Mel suspiró y cambió de canal hasta encontrar una vieja película de los ochenta. Fue a parar en mitad de una escena de amor, y la muchacha la contempló con añoranza.

«Ojalá Ben me hiciera todo eso —se dijo—. Con la boca, por todo mi cuerpo…» Observó a los amantes de la pantalla abrazándose expertamente, con pasión, jadeando entre contorsiones. Alargó la mano para coger un chupigoza y mordió la punta para que el efecto fuera más rápido.

«Quizá no le gusten las mujeres —pensó—. Pero, entonces, ¿qué hacía esa noche en el bar?» ¿Y qué hacía ella allí? Llevaba instalada casi un mes. Dirigió una rápida y afectuosa mirada al suntuoso salón, deteniéndose en el rico recubrimiento de las paredes y en las espléndidas alfombras rojas de artesanía, realizadas por indios navajos.

Al cabo de la primera semana había dejado de cerrar la puerta del dormitorio, preguntándose si Benjamin se daría cuenta. No se había producido ninguna reacción. Después había empezado a deambular por la casa luciendo ropas brillantes y opalescentes, que dejaban más partes de su cuerpo al descubierto que ocultas a la vista, pero él seguía comportándose como si Melanie fuera envuelta en una bolsa de plástico.
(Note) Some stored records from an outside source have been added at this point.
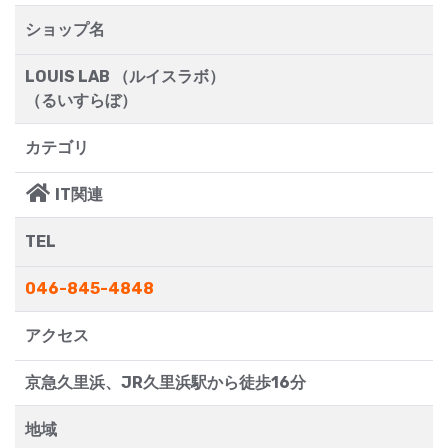
ショップ名
LOUIS LAB （ルイスラボ）
（るいすらぼ）
カテゴリ
IT関連
TEL
046-845-4848
アクセス
京急久里浜、JR久里浜駅から徒歩16分
地域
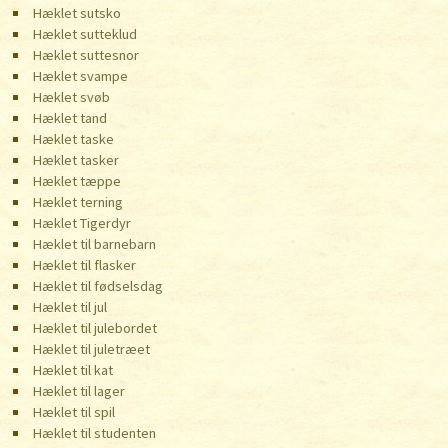
Hæklet sutsko
Hæklet sutteklud
Hæklet suttesnor
Hæklet svampe
Hæklet svøb
Hæklet tand
Hæklet taske
Hæklet tasker
Hæklet tæppe
Hæklet terning
Hæklet Tigerdyr
Hæklet til barnebarn
Hæklet til flasker
Hæklet til fødselsdag
Hæklet til jul
Hæklet til julebordet
Hæklet til juletræet
Hæklet til kat
Hæklet til lager
Hæklet til spil
Hæklet til studenten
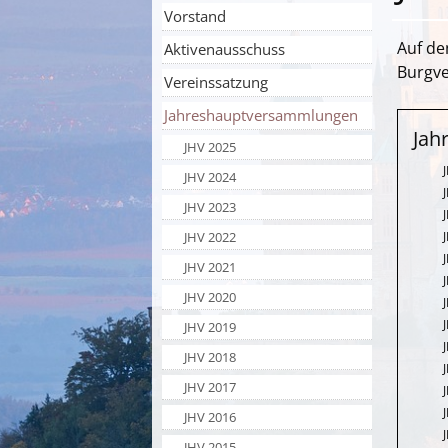
Vorstand
Auf de
Aktivenausschuss
Burgve
Vereinssatzung
Jahreshauptversammlungen
Jah
JHV 2025
JHV 2024
JHV 2023
JHV 2022
JHV 2021
JHV 2020
JHV 2019
JHV 2018
JHV 2017
JHV 2016
JHV 2015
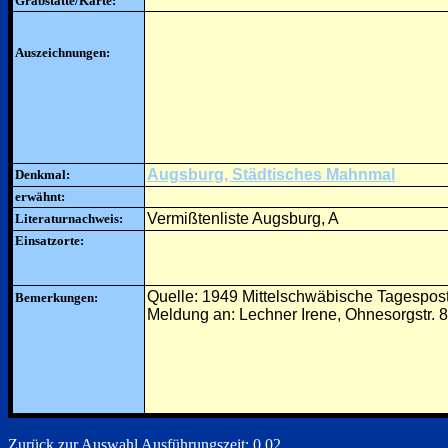
Grabstätte/Karte:
Auszeichnungen:
Augsburg, Städtisches Mahnmal
Denkmal:
erwähnt:
Vermißtenliste Augsburg, A
Literaturnachweis:
Einsatzorte:
Quelle: 1949 Mittelschwäbische Tagespos
Bemerkungen:
Meldung an: Lechner Irene, Ohnesorgstr. 8
Zurück zur Auswahl
Ausführungszeit: 0.02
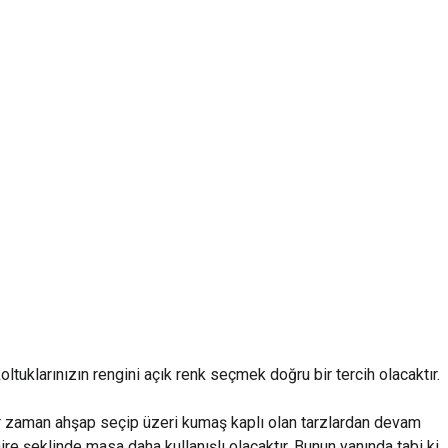
ltuklarınızın rengini açık renk seçmek doğru bir tercih olacaktır.
 zaman ahşap seçip üzeri kumaş kaplı olan tarzlardan devam
ire şeklinde masa daha kullanışlı olacaktır. Bunun yanında tabi ki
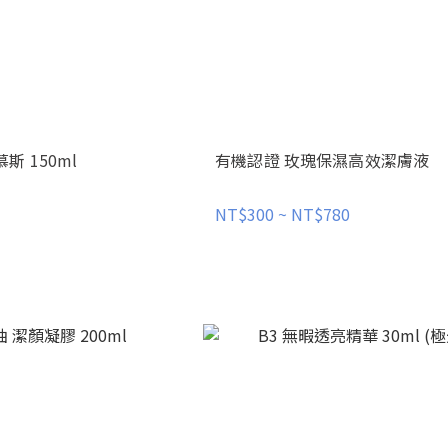
 150ml
有機認證 玫瑰保濕高效潔膚液
NT$300 ~ NT$780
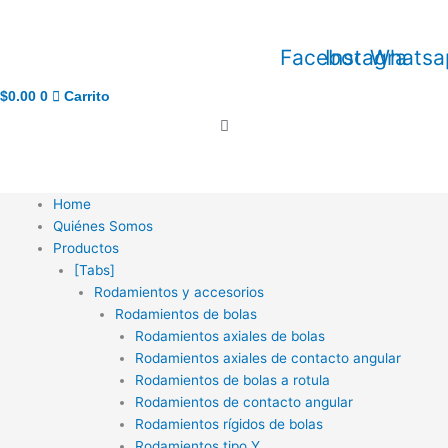
Ir
al
Facebook
Instagram
Whatsa
contenido
$
0.00
0
Carrito
Home
Quiénes Somos
Productos
[Tabs]
Rodamientos y accesorios
Rodamientos de bolas
Rodamientos axiales de bolas
Rodamientos axiales de contacto angular
Rodamientos de bolas a rotula
Rodamientos de contacto angular
Rodamientos rígidos de bolas
Rodamientos tipo Y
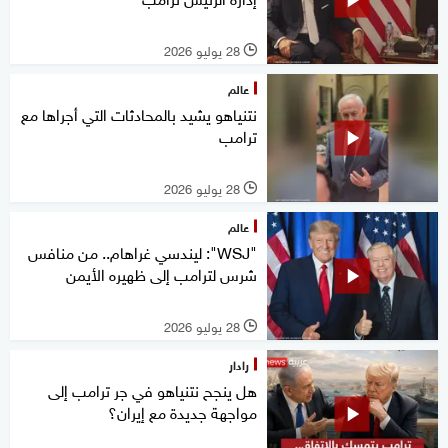
28 يوليو 2026
l
عالم
نتنياهو يشيد بالمحادثات التي أجراها مع
ترامب
28 يوليو 2026
l
عالم
"WSJ": ليندسي غراهام.. من منافس
شرس لترامب إلى ظهيره الأيمن
28 يوليو 2026
l
رادار
هل ينجح نتنياهو في جر ترامب إلى
مواجهة جديدة مع إيران؟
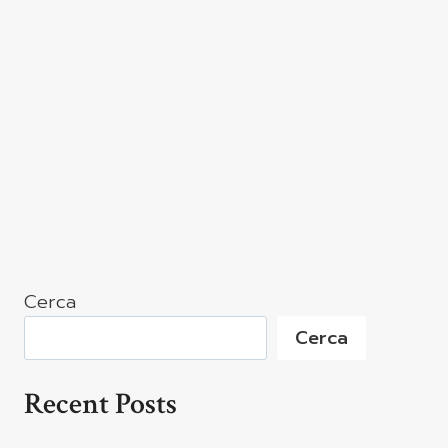
Cerca
Cerca
Recent Posts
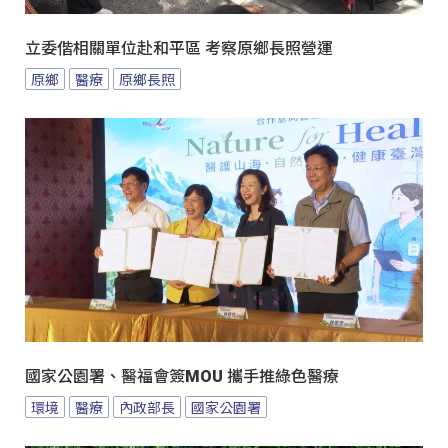
立委偕相關單位赴和平區 考察原鄉長照營運
原鄉
醫療
原鄉長照
國家公園署、醫福會簽MOU 攜手推綠色醫療
環境
醫療
內政部長
國家公園署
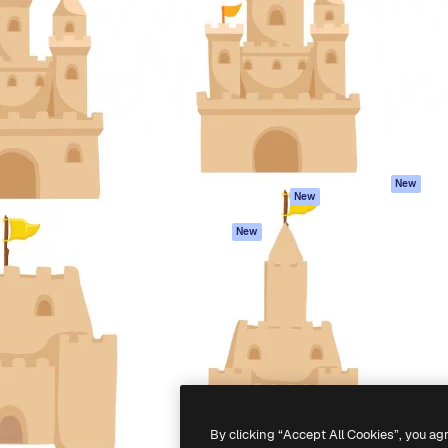
iativa para você direcionar
Spaces
Academy
alho. Mais de 1 milhão de
Assistente de IA
Documentação
e criativos, empresas,
Gerador de
Atendimento
dios.
imagens
Termos e
Gerador de vídeos
condições
Texto para voz
Política de
privacidade
Conteúdo de stock
Originais
MCP para
New
New
Claude/ChatGPT
Política de cooki
Agentes
Central de
New
confiabilidade
API
Afiliados
App móvel
Empresas
Todas as
ferramentas
-
2026
Freepik Company S.L.U.
Todos os direitos reservados
.
By clicking “Accept All Cookies”, you ag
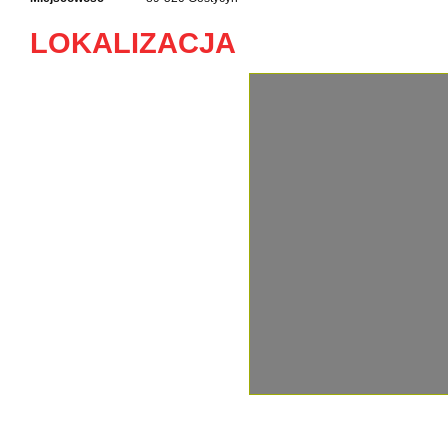
LOKALIZACJA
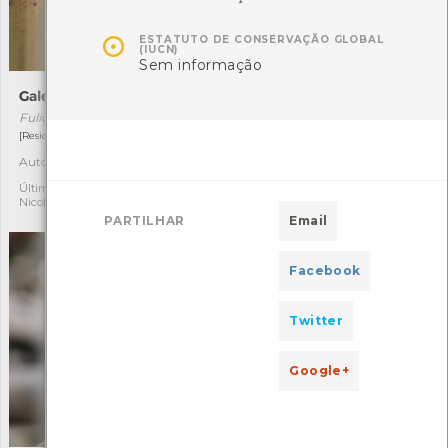

ESTATUTO DE CONSERVAÇÃO GLOBAL
(IUCN)
Sem informação
Galeirão-comum
Papa-moscas-preto
Fulica atra
Ficedula hypoleuca
[Residente]
[Migrador]
Autóctone
Autóctone
5
12
Última observação por:
Última observação por:
Nicole Viana
Nicole Viana
PARTILHAR
Email
Facebook
Twitter
Google+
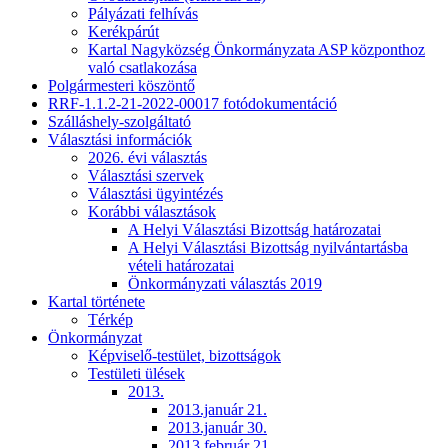
Pályázati felhívás
Kerékpárút
Kartal Nagyközség Önkormányzata ASP központhoz
való csatlakozása
Polgármesteri köszöntő
RRF-1.1.2-21-2022-00017 fotódokumentáció
Szálláshely-szolgáltató
Választási információk
2026. évi választás
Választási szervek
Választási ügyintézés
Korábbi választások
A Helyi Választási Bizottság határozatai
A Helyi Választási Bizottság nyilvántartásba
vételi határozatai
Önkormányzati választás 2019
Kartal története
Térkép
Önkormányzat
Képviselő-testület, bizottságok
Testületi ülések
2013.
2013.január 21.
2013.január 30.
2013.február 21.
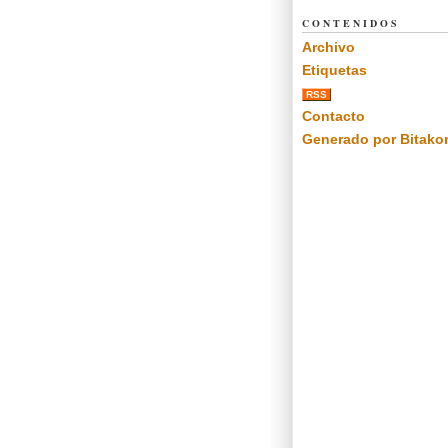
CONTENIDOS
Archivo
Etiquetas
RSS
Contacto
Generado por Bitako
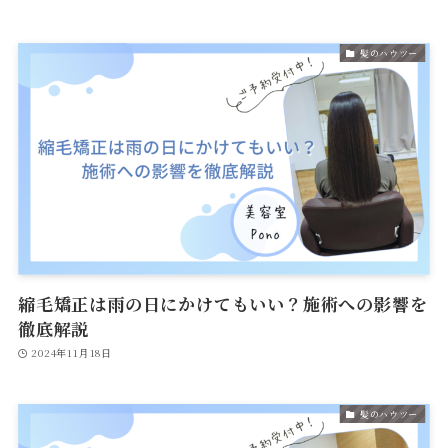
髪のハウツー
縮毛矯正は雨の日にかけてもいい？施術への影響を
徹底解説
2024年11月18日
髪のハウツー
Así estaban, viviendo juntos como hermanos. Pero Mel ya tenía dos hermanos, muchas gracias.

El chupigoza la relajó, y notó que despertaba entre sus piernas aquel cosquilleo familiar, cálido y persistente. ¡Mierda! Estaba harta de masturbarse. Si hubiera sido telépata, habría podido implantarle a Ben algunas sugerencias eróticas mientras dormía. Pero Mel no era telépata y exhaló un suspiro. Tendría que recurrir a la vieja táctica.

Desconectó la pantalla y anduvo hasta la puerta de la habitación de Ben. No se filtraba luz alguna por debajo. Bien. Empujó con cuidado la hoja y ésta se abrió sin hacer ruido. En la penumbra, Mel sólo alcanzó a distinguir la silueta del hombre en la cama y a oír su pesada respiración. Ben dormía profundamente.

Melanie apartó la sábana. Estaba desnudo. Cuando sus ojos se acostumbraron a la oscuridad, admiró su cuerpo compacto y musculoso. Luego, le acarició el rostro suavemente.

—¿Mel?

Ben se incorporó, parpadeando.

Ella se desabrochó la túnica por los hombros y la dejó caer en un círculo alrededor de los pies. Luego salió del círculo, se inclinó hacia delante y trazó una línea desde el pecho hasta la ingle de Ben. Éste respondió al contacto con una erección.